● TEKS HASIL EKSTRAKSI

^^^^^^^^

Minggu, 17 September 2017

Anak adalah Prioritas



Beberapa hari ini anakku yang nomor dua menderita demam tinggi, ada banyak kepanikan kami sebagai orang tuanya. Karena gigi ketiga-nya sedang tumbuh dan nongol dari gusinya. Berpikir dia tidak akan demam, sebab melihat pertumbuhan gigi pertama di bawah dan gigi ke dua di atasnya tidak mengalami sakit apa-apa. Dan kami menganggap bahwa gigi ke tiga pasti tidak akan mengalami apa-apa. Tapi perkiraan kami meleset, ternyata dia harus meraung-raung mulai di Kamis sore, malam, hingga pagi.  Begitu sampai di esok harinya. Sekarang Minggu sore sudah agak mendingan radang pertumbuhan giginya tidak mengalami demam dan sudah sembuh.

Prioritas pekerjaan kita tentunya akan terganggu, dan pastinya anaklah yang menjadi prioritas kita pertama. Sebab percuma segala pekerjaan rumah beres tapi akhirnya melihat penderitaan anak semakin menjadi tanpa adanya penanganan khusus dan perhatian dari kita orang tuanya. Membatalkan segala agenda pribadi yang mungkin sudah kita susun sedemikian rupa, agar supaya bisa memberikan perhatian khusus kepada si anak tersebut.

^^^^^^^^

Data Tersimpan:
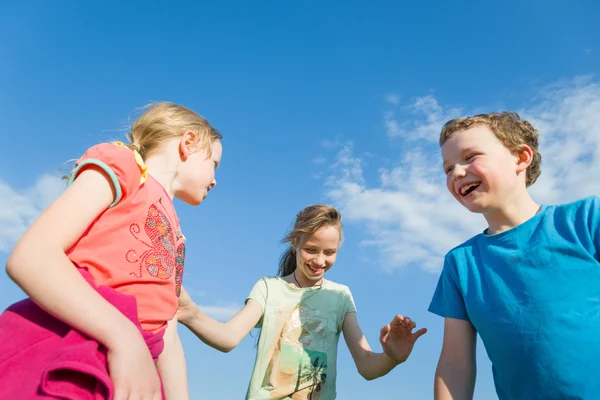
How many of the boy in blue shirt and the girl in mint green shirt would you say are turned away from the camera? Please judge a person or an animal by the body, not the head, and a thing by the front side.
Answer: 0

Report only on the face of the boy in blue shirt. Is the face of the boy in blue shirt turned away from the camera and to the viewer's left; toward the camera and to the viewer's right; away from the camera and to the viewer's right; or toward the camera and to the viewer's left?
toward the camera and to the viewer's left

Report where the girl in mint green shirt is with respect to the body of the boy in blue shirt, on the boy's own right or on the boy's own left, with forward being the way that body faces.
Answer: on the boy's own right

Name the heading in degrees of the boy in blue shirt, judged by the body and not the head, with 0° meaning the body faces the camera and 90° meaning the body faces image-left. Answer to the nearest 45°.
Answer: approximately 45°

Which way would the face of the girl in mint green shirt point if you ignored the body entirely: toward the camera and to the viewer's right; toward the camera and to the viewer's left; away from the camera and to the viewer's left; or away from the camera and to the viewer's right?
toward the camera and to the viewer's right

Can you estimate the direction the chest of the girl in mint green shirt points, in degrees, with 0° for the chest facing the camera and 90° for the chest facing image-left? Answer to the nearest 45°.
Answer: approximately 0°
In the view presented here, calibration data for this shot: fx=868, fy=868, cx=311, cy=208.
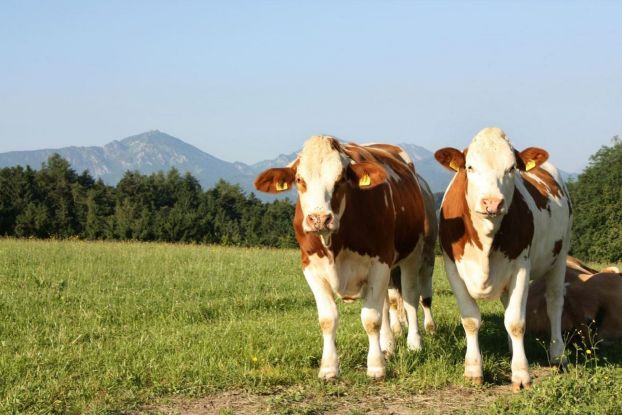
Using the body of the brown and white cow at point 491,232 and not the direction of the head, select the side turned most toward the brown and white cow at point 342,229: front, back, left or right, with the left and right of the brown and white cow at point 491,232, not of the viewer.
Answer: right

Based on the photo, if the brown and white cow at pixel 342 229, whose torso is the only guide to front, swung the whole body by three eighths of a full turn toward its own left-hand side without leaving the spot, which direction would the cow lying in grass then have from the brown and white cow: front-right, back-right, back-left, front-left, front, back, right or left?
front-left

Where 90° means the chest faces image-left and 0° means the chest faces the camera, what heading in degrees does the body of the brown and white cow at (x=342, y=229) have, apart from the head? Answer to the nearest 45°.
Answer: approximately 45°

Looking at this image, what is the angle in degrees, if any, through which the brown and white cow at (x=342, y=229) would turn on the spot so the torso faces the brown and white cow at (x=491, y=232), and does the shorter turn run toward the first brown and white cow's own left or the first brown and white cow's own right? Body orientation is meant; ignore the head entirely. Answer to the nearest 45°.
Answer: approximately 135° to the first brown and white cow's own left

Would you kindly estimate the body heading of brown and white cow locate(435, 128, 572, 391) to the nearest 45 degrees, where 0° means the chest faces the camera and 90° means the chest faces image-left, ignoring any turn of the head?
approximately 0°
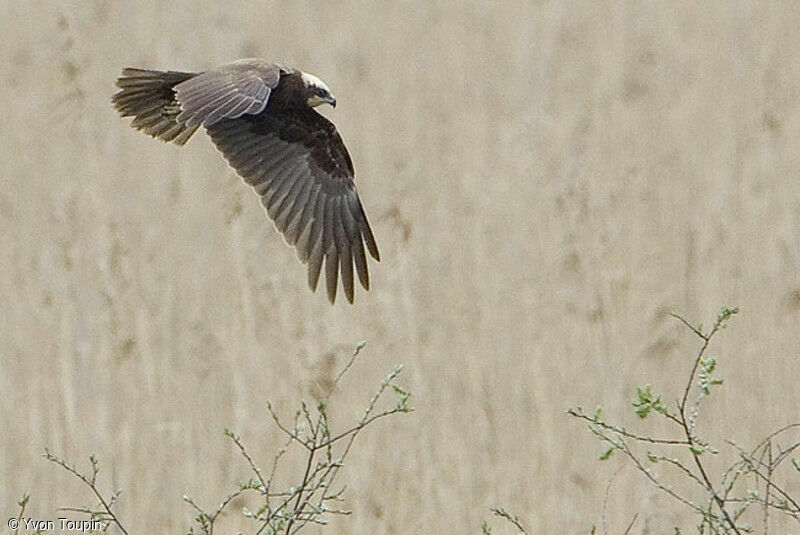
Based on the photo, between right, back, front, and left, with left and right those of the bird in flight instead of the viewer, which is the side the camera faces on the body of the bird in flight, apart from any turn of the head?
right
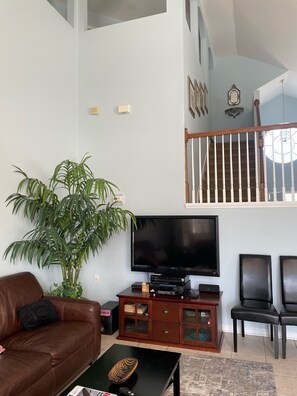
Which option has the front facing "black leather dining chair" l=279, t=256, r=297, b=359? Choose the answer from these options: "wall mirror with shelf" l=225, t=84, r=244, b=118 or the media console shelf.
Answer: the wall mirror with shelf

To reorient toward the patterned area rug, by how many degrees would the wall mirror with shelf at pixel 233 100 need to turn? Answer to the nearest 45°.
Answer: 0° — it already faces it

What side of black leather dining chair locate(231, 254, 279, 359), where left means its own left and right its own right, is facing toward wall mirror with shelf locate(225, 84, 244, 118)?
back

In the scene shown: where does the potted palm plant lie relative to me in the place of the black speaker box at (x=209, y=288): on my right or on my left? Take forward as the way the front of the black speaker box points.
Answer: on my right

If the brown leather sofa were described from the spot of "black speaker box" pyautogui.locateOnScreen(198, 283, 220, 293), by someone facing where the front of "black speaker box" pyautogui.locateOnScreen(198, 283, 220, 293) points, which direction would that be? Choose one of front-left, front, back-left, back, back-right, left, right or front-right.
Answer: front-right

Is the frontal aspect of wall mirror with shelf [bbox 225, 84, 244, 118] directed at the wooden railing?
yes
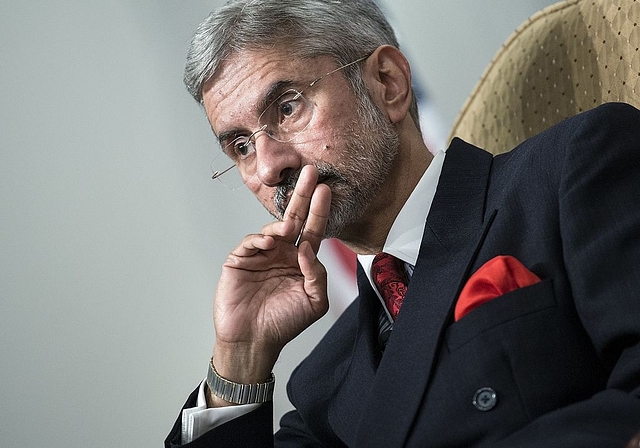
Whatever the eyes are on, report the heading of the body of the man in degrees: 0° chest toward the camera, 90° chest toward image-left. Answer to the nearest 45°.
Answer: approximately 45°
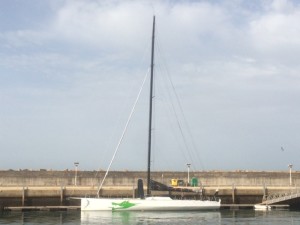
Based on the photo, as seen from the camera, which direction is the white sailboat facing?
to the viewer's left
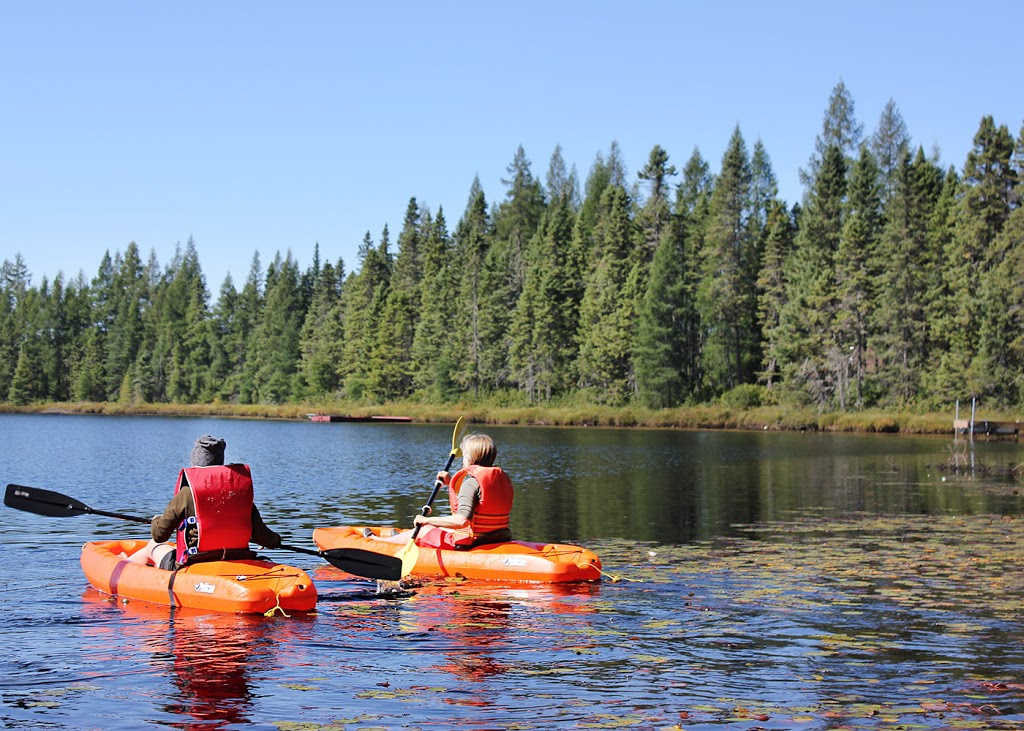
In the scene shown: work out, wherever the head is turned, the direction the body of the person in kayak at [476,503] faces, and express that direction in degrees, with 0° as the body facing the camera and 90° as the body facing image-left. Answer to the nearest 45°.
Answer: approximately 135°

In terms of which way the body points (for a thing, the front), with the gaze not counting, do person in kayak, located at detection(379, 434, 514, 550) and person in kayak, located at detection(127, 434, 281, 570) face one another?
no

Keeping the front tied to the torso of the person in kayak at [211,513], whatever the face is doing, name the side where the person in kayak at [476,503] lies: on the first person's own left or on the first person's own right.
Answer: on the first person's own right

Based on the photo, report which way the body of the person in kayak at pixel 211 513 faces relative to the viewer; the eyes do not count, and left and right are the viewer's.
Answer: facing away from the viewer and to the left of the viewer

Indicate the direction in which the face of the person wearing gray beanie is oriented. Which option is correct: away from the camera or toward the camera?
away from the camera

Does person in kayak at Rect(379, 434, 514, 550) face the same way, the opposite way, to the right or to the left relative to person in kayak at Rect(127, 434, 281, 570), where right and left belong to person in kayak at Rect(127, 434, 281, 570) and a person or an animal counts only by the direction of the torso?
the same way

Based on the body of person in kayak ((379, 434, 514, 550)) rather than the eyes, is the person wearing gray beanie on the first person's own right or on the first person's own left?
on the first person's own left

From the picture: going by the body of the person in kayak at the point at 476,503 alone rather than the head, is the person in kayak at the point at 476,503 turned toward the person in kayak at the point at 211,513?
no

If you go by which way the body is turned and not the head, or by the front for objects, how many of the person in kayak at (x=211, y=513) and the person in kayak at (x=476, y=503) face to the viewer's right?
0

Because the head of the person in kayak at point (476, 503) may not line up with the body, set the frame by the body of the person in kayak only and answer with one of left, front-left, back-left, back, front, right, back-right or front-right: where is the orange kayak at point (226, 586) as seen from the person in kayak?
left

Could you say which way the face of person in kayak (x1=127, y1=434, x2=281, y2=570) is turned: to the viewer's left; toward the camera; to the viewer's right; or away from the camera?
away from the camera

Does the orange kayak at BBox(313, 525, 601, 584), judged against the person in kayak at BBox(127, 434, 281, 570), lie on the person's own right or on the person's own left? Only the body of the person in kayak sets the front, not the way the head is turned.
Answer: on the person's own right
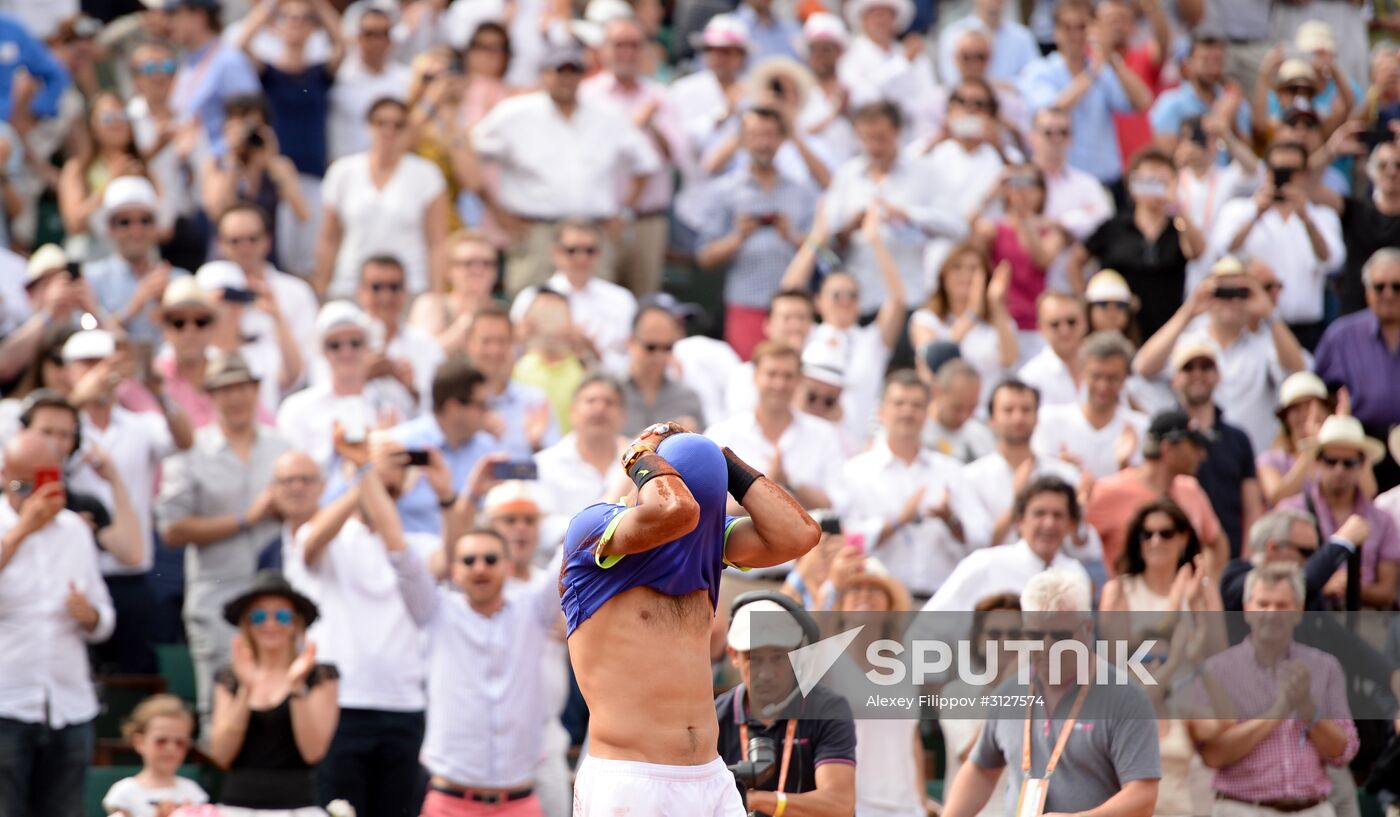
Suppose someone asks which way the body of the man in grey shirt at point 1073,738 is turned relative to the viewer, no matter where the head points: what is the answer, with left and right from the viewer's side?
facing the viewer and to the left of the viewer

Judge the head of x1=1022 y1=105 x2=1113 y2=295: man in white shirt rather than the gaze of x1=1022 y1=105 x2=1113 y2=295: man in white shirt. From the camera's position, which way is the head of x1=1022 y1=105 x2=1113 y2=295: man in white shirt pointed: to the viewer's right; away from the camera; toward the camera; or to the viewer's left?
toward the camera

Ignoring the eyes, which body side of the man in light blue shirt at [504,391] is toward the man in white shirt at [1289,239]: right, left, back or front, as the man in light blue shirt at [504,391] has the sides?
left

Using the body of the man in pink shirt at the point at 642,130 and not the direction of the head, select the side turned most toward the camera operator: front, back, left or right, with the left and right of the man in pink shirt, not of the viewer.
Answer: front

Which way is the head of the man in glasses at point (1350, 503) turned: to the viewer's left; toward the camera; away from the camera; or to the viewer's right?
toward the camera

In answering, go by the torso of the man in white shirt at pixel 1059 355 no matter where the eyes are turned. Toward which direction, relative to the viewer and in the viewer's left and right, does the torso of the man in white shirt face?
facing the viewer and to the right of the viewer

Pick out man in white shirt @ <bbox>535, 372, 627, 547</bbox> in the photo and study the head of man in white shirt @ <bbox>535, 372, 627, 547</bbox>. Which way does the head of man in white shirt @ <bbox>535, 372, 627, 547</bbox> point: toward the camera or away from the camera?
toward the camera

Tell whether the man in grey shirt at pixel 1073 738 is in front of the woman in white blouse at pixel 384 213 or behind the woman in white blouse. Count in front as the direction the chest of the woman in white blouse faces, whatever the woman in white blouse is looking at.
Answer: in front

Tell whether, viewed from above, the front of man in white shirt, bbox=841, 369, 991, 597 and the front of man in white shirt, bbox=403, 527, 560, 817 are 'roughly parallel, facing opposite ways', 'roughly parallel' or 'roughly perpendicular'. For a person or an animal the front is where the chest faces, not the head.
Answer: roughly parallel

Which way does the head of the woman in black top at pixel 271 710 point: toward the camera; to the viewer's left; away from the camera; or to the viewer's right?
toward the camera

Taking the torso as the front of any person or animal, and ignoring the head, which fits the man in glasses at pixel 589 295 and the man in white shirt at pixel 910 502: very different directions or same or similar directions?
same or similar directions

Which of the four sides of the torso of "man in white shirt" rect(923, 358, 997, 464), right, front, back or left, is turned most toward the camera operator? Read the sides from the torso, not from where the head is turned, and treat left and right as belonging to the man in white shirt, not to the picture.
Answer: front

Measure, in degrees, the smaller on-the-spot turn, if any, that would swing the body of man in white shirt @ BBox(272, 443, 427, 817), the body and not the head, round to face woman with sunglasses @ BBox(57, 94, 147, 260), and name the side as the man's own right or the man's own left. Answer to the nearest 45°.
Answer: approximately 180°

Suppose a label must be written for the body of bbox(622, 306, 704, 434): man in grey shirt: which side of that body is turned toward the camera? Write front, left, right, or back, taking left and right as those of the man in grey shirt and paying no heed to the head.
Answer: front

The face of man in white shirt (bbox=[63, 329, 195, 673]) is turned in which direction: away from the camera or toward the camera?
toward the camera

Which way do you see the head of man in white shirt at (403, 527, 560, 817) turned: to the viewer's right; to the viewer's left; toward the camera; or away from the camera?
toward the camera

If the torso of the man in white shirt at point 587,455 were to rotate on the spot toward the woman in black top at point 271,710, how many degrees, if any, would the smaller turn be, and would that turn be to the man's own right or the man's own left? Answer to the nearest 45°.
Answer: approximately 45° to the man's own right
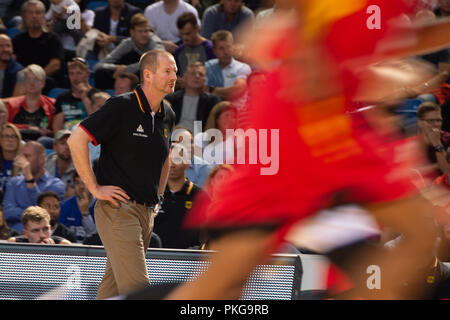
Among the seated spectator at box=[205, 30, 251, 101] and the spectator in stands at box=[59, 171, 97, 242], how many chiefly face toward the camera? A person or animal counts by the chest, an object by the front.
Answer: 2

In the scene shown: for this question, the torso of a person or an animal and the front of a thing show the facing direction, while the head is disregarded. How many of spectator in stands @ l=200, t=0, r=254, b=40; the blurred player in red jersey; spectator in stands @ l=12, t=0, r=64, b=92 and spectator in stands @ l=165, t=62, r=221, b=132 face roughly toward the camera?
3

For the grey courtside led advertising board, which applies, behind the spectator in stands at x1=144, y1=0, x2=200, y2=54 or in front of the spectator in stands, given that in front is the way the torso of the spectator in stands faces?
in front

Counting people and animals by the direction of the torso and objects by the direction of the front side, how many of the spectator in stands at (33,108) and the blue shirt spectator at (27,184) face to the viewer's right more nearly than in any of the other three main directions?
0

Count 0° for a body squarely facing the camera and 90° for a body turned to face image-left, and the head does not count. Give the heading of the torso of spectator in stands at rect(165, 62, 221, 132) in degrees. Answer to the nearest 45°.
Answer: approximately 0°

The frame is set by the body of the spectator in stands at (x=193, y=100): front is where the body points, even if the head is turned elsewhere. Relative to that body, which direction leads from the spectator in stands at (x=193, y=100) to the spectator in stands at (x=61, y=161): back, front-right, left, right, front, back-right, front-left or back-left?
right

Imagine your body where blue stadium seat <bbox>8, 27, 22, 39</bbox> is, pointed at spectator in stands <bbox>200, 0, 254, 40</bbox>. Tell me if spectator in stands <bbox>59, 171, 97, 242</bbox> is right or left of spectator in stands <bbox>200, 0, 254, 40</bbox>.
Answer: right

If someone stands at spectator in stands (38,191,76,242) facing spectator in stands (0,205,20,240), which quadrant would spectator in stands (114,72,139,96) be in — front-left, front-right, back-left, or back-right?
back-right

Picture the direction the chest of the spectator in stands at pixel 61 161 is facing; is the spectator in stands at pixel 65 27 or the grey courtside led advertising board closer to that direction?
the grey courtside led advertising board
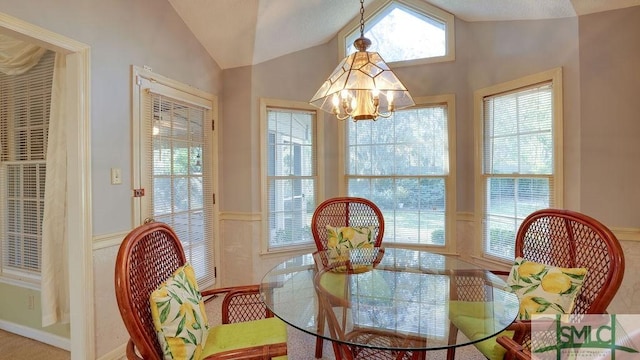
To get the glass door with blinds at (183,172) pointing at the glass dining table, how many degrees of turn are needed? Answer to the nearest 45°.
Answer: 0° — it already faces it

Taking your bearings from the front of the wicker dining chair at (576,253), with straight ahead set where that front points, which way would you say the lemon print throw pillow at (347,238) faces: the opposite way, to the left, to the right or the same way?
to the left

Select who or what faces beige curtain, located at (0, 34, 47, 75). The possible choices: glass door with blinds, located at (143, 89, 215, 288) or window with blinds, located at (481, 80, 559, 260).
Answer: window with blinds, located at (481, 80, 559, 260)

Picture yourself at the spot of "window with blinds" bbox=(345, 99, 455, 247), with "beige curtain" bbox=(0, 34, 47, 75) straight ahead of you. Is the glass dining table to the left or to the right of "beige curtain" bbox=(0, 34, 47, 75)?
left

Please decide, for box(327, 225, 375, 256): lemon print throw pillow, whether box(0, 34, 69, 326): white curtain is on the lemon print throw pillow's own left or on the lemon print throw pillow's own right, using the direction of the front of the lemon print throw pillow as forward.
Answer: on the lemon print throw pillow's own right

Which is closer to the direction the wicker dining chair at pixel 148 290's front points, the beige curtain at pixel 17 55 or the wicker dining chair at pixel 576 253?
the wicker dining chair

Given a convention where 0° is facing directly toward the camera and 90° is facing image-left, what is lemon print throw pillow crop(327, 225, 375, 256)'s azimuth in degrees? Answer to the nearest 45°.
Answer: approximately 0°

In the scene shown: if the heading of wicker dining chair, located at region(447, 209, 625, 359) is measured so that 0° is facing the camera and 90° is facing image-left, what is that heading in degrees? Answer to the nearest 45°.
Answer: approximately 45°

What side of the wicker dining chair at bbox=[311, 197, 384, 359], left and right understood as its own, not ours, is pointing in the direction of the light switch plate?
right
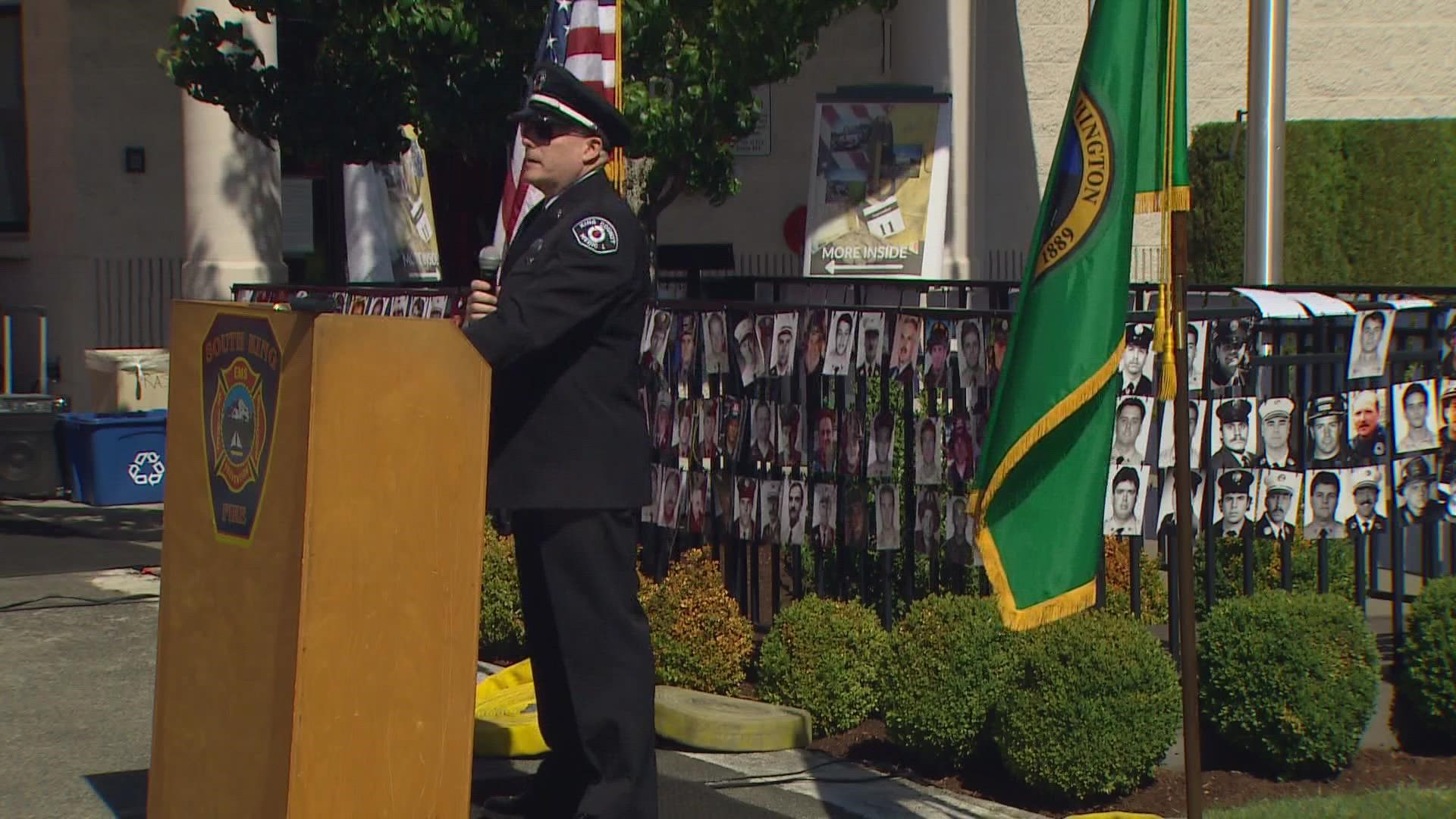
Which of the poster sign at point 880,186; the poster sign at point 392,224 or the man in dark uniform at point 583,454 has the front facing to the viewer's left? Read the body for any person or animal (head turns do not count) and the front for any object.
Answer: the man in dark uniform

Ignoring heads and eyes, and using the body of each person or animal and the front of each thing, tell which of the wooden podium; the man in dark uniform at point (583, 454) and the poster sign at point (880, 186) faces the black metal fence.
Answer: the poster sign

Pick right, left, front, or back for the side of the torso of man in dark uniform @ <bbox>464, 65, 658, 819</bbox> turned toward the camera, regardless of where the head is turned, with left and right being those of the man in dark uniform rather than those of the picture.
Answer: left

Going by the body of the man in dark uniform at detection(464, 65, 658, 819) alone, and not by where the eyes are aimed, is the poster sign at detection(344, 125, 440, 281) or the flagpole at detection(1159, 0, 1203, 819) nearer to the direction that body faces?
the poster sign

^^^^^^^^

Nilailah apakah tiap pernyataan di bawah ini sesuai dengan tulisan tentang anak sebagai prioritas di atas, lalu jawab ya atau tidak sambil mengutip persis kata-kata penentunya dari tulisan itu.
1. Anak mulai meraung-raung pada Kamis sore.
2. Pertumbuhan gigi pertama dan gigi kedua membuat anak sakit.
3. Agenda pribadi dibatalkan agar orang tua bisa memberikan perhatian khusus kepada anak.

● PENYELESAIAN SOAL
1. Ya: "ternyata dia harus meraung-raung mulai di Kamis sore, malam, hingga pagi."
2. Tidak: "melihat pertumbuhan gigi pertama di bawah dan gigi ke dua di atasnya tidak mengalami sakit apa-apa."
3. Ya: "Membatalkan segala agenda pribadi yang mungkin sudah kita susun sedemikian rupa, agar supaya bisa memberikan perhatian khusus kepada si anak tersebut."